## RECORDED DATA
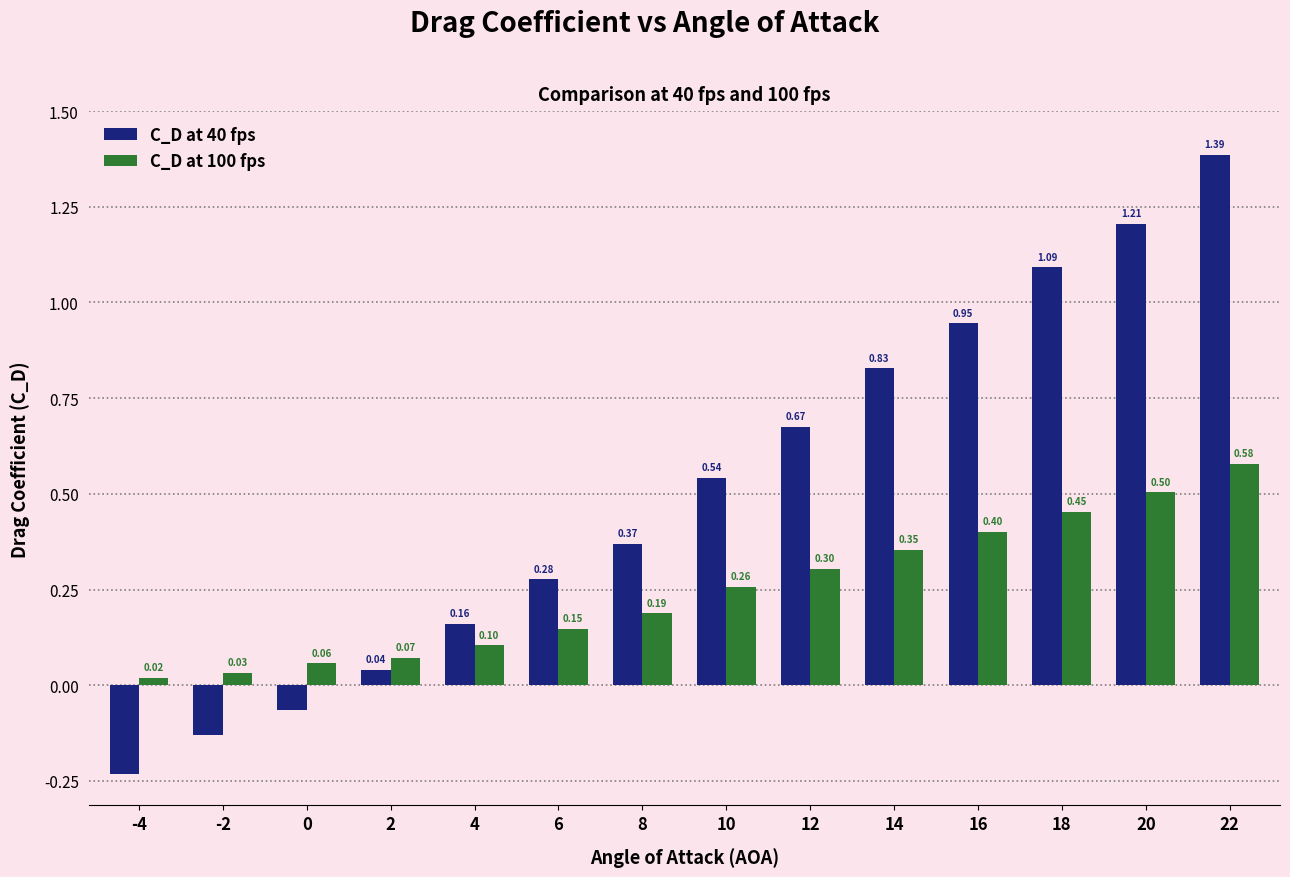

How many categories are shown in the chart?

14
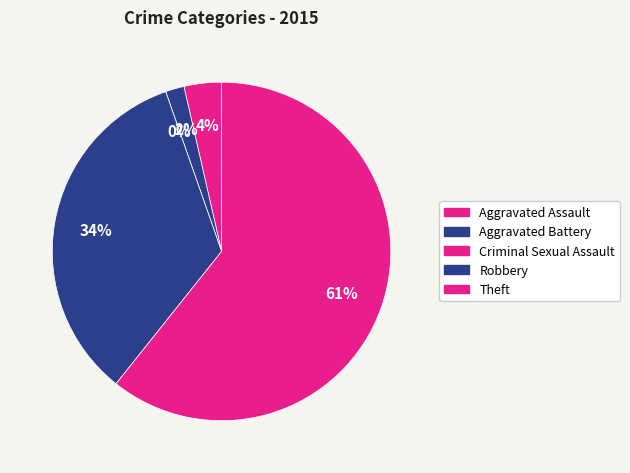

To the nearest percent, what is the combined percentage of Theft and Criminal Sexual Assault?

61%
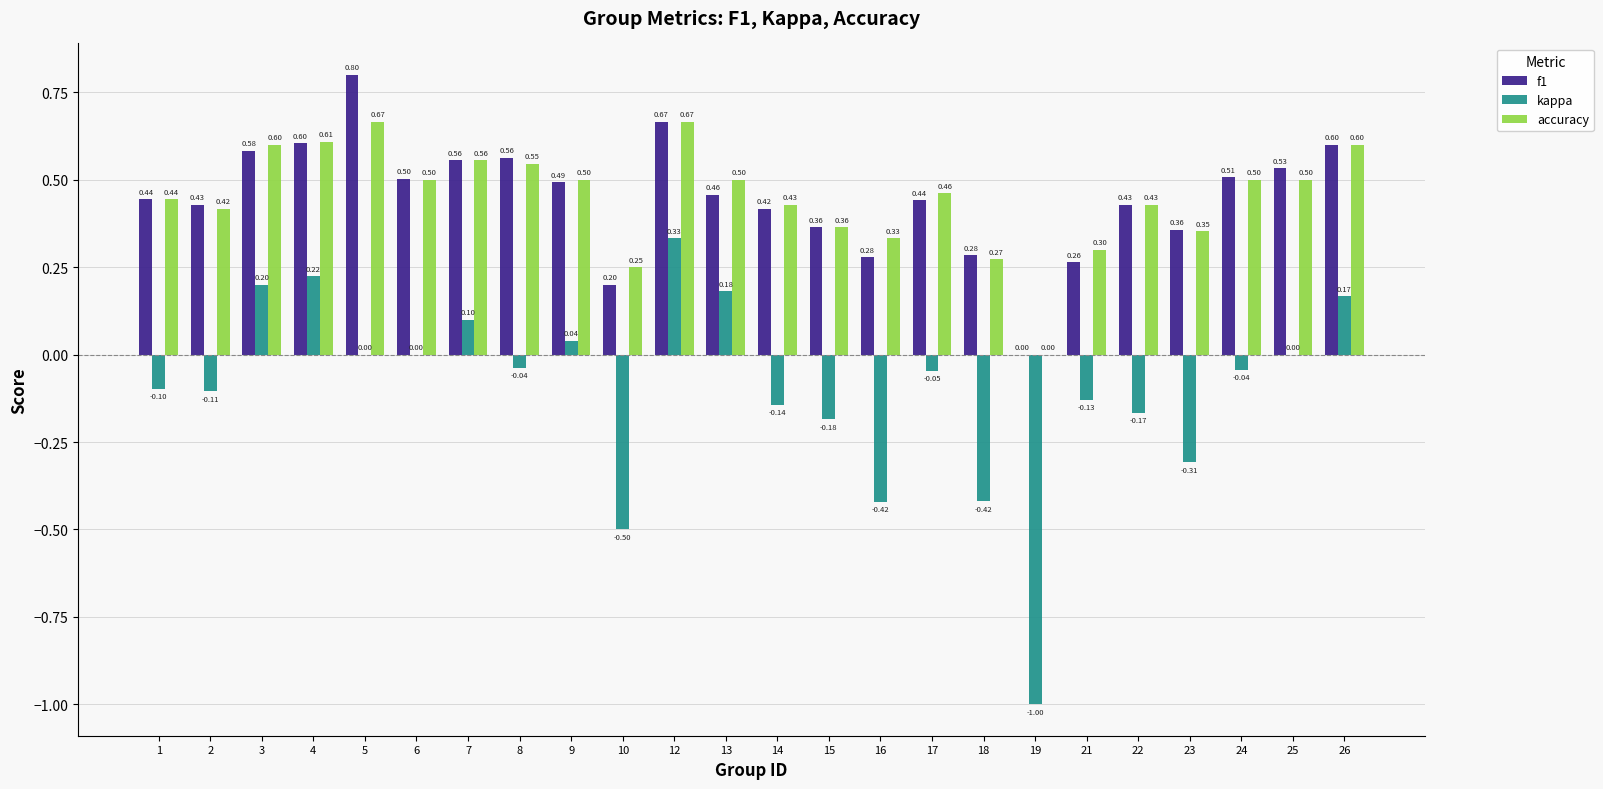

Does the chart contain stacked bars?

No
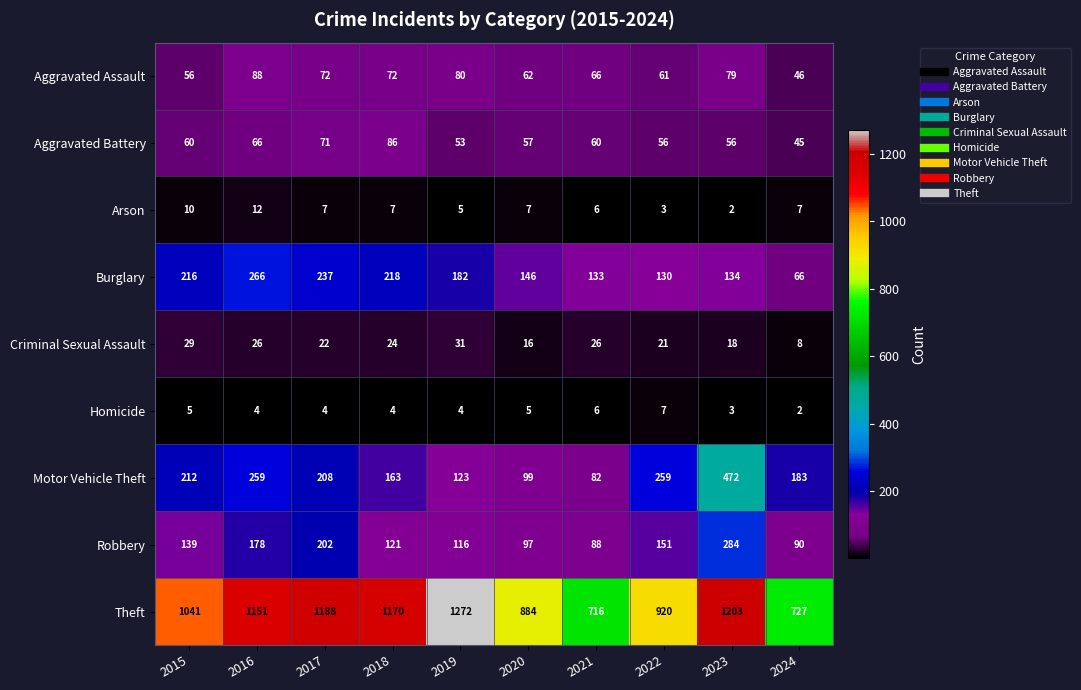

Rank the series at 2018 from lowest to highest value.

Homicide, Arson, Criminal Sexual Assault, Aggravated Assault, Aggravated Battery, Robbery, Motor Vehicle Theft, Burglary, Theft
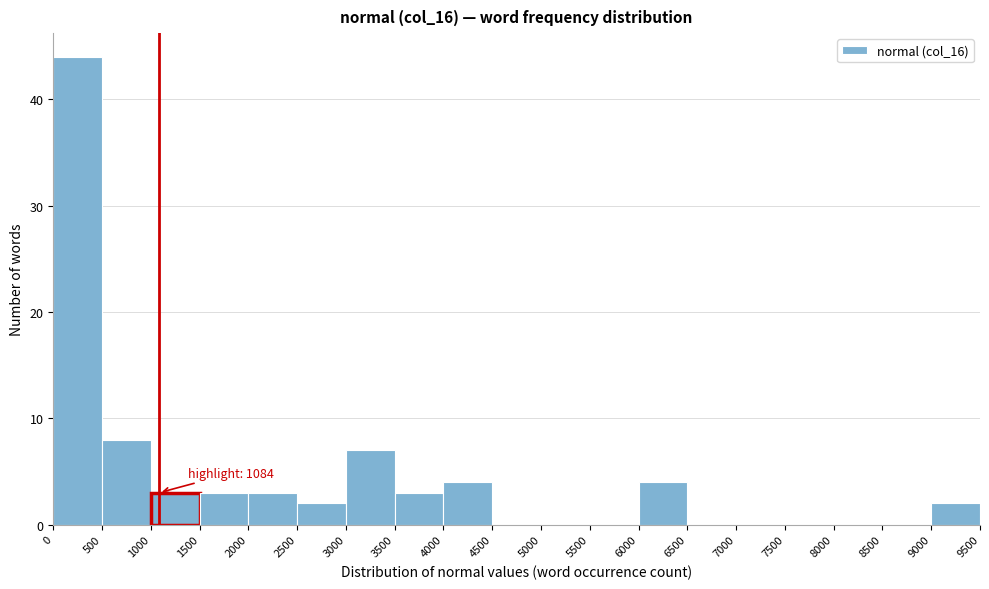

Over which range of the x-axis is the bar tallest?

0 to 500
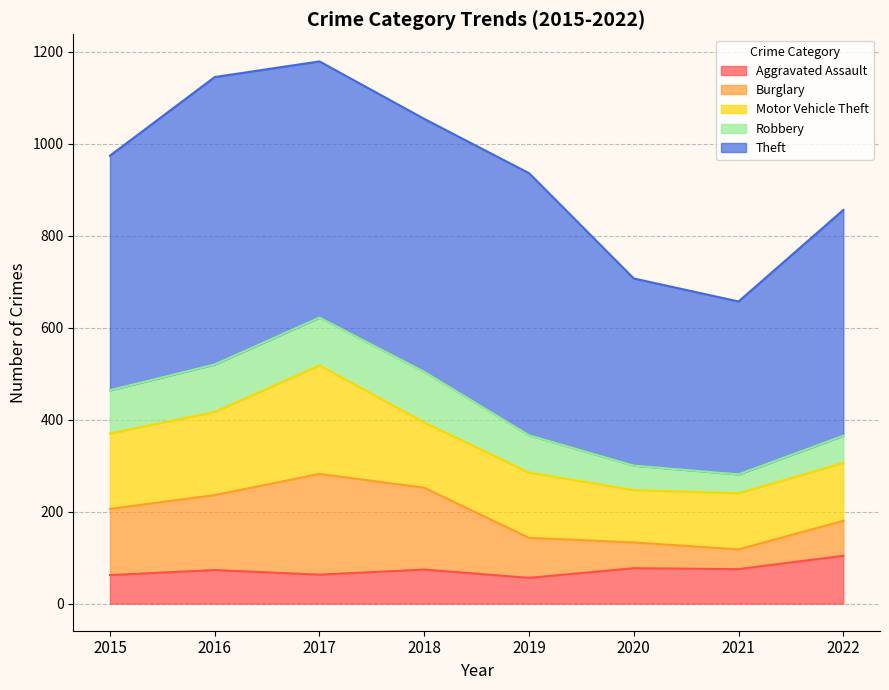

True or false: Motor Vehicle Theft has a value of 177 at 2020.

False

## ABOUT THIS TASK
Substitute "graph" for every occurrence of "chart" in the entries above and output all of them again with no other changes. Leave out the pictures.

## PROBLEM SOLUTION
How many categories are shown in the graph?

14

To the nearest percent, what is the combined percentage of Theft and Criminal Sexual Assault?

61%

Does the graph contain stacked bars?

No

Rank the series at 2018 from lowest to highest value.

Homicide, Arson, Criminal Sexual Assault, Aggravated Assault, Aggravated Battery, Robbery, Motor Vehicle Theft, Burglary, Theft

Over which range of the x-axis is the bar tallest?

0 to 500

True or false: Motor Vehicle Theft has a value of 177 at 2020.

False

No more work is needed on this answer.